* _Job item_
Return each line of the data below unchanged, please.

(Collected data)
::::::::::
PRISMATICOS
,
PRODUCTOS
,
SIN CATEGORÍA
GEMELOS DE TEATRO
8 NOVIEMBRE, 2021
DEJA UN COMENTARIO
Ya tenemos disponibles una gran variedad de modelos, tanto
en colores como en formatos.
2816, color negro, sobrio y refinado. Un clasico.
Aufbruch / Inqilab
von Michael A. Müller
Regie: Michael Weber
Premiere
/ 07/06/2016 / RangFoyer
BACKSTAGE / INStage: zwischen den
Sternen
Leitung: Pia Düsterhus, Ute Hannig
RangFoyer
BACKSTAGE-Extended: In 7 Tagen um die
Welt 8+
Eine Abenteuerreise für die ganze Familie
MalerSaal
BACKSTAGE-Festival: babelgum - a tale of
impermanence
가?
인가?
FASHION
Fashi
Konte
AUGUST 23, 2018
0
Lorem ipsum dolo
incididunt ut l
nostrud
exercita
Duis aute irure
::::::::::
* _Result of the exercise_
PRISMATICOS
,
PRODUCTOS
,
SIN CATEGORÍA
GEMELOS DE TEATRO
8 NOVIEMBRE, 2021
DEJA UN COMENTARIO
Ya tenemos disponibles una gran variedad de modelos, tanto
en colores como en formatos.
2816, color negro, sobrio y refinado. Un clasico.
Aufbruch / Inqilab
von Michael A. Müller
Regie: Michael Weber
Premiere
/ 07/06/2016 / RangFoyer
BACKSTAGE / INStage: zwischen den
Sternen
Leitung: Pia Düsterhus, Ute Hannig
RangFoyer
BACKSTAGE-Extended: In 7 Tagen um die
Welt 8+
Eine Abenteuerreise für die ganze Familie
MalerSaal
BACKSTAGE-Festival: babelgum - a tale of
impermanence
가?
인가?
FASHION
Fashi
Konte
AUGUST 23, 2018
0
Lorem ipsum dolo
incididunt ut l
nostrud
exercita
Duis aute irure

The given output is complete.